Cheryl Leanza, a policy adviser for the United Church of Christ, Office of Communication, Inc., testified before the subcommittee and underscored the importance of passing the Martha Wright Prison Phone Justice Act, which Rep. Bobby Rush (D–Illinois) has reintroduced. The bill is named in honor of Mrs. Martha Wright-Reed, a grandmother whose constant struggle over whether to purchase medication or pay for calls to her incarcerated grandson led her to become the lead litigant in an effort to force the FCC to make calling rates more affordable.
What’s going on and how did we get here?
The problem starts with the nature of phone service in carceral facilities like jails, prisons and detention centers. Incarcerated people and those trying to reach them have no choice but to use the provider contracted with a particular facility, and that provider is but one of a few in a highly concentrated marketplace.

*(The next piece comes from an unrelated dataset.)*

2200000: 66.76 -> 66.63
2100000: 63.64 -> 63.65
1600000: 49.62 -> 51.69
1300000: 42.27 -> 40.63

To make matters worse, many of these facilities receive a cut of the revenue, or a “site commission,” that the prison-phone company earns from folks making and receiving calls. That means that the facility has a financial incentive to choose the provider that promises it the biggest cut. This gives these companies free rein to tack on astronomical fees and charges for incarcerated people and their families, and then give a cut to the carceral facility.

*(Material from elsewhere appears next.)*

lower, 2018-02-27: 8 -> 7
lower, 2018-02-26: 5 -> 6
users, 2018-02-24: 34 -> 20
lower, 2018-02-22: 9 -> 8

The Prison Policy Initiative has discovered that some families spend $1 per minute on these phone calls — and research by the Ella Baker Center for Human Rights has found that one-third of families with incarcerated loved ones go into debt while trying to stay in touch.
This is happening while the price of regular phone calls has dropped sharply from the days when you had to count your texts or minutes. But time — and the market — has left incarcerated people and their families behind to pay outrageous per-minute prices for calls, plus additional charges and unnecessary fees.

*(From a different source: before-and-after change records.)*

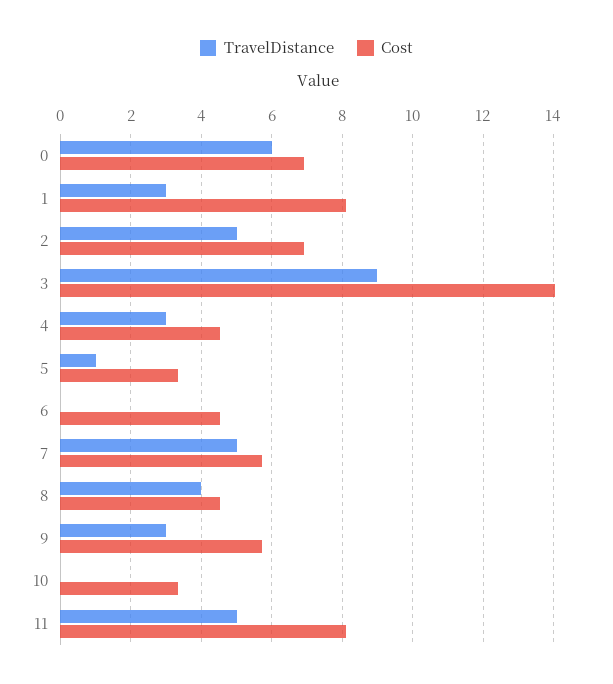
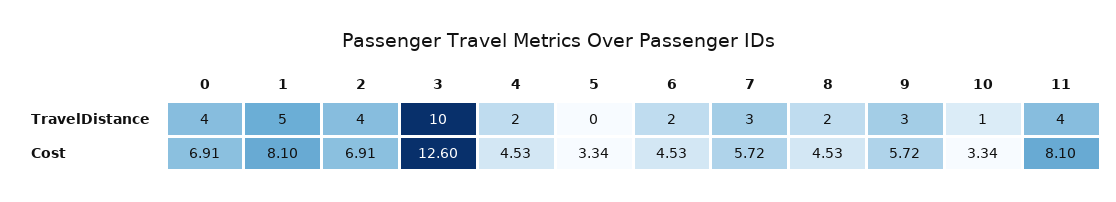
TravelDistance, 0: 6 -> 4
TravelDistance, 1: 3 -> 5
TravelDistance, 2: 5 -> 4
TravelDistance, 3: 9 -> 10
Cost, 3: 14 -> 12.6
TravelDistance, 4: 3 -> 2
TravelDistance, 5: 1 -> 0
TravelDistance, 6: 0 -> 2
TravelDistance, 7: 5 -> 3
TravelDistance, 8: 4 -> 2
TravelDistance, 10: 0 -> 1
TravelDistance, 11: 5 -> 4

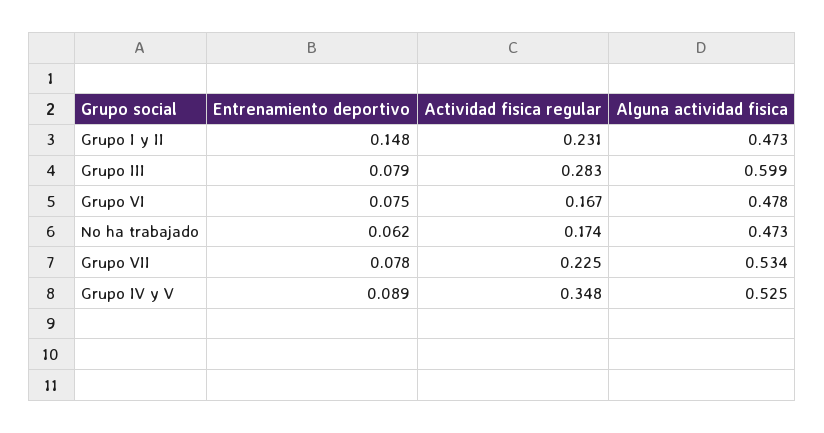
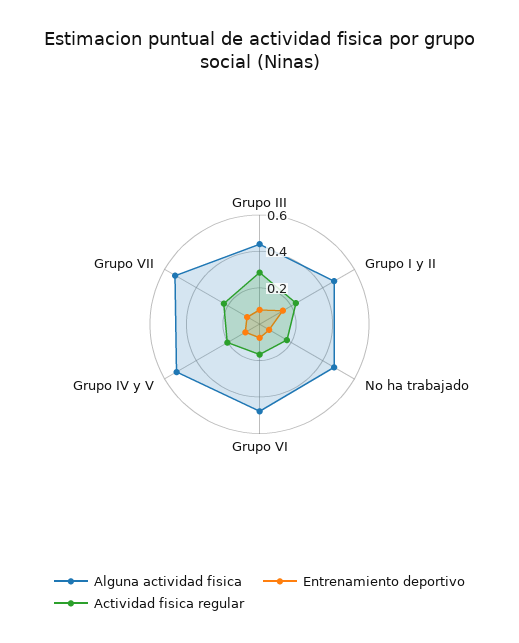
Alguna actividad fisica, Grupo III: 0.599 -> 0.45
Actividad fisica regular, Grupo IV y V: 0.348 -> 0.2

The impact of astronomical phone rates for incarcerated people is severe. These rates too often prevent them from maintaining contact with their families, friends, clergy and legal counsel. That makes it hard to maintain a reliable support structure outside and makes reentry more difficult.
Spurred by Mrs. Wright-Reed’s advocacy — and later the impassioned leadership of former FCC Commissioner and Acting Chairwoman Mignon Clyburn — in 2016 the agency took the initial steps needed to set a national cap on these exorbitant rates. But the prison-phone industry sued the agency shortly thereafter and the Trump FCC subsequently refused to defend the rules in court.
This failure set the stage for a 2017 federal court ruling that the FCC could not set a cap on rates for intrastate calls. These calls represent the bulk of the calls made by incarcerated people and their families.
That’s where the Martha Wright Prison Phone Justice Act comes in
This critical legislation would get the FCC’s reforms back on track by, first and foremost, clarifying the agency’s authority over intrastate calls. The bill would also:
- Immediately set a much more affordable interim rate cap for intrastate and interstate calls alike
- Set caps on certain predatory fees and charges, while prohibiting other unapproved fees and charges and ending “site commissions”
- Require the FCC to take swift and regular action to protect incarcerated people no matter what technology they use to communicate (regular phone calls, video calls, etc.)
Sen. Tammy Duckworth (D–Illinois) reintroduced similar bipartisan legislation in the Senate that would also clarify the FCC’s authority, and the agency is currently considering lower caps and other needed reforms.
On the state and local levels, grassroots advocates are pushing (and succeeding in!) efforts to make phone calls from jails and prisons free. Earlier this year, Connecticut became the first state to do so. But the bills bearing Mrs. Wright-Reed’s name are still critical to ensure that incarcerated people everywhere get a fairer deal.
Unfortunately, she passed away on Jan. 18, 2015, before fully realizing her dream of just communications rates for incarcerated people. No other grandmother or family member should ever have to make these difficult financial decisions just to keep in touch with their loved ones. We still have a long way to go before all these efforts bring relief to incarcerated people and their families, but there’s hope.
There is (rare) bipartisan agreement on Capitol Hill that the current communications-services marketplace in correctional facilities is not competitive or reasonable. Urge your members of Congress to support the Martha Wright Prison Phone Justice Act in the House and the Martha Wright-Reed Just and Reasonable Communications Act in the Senate.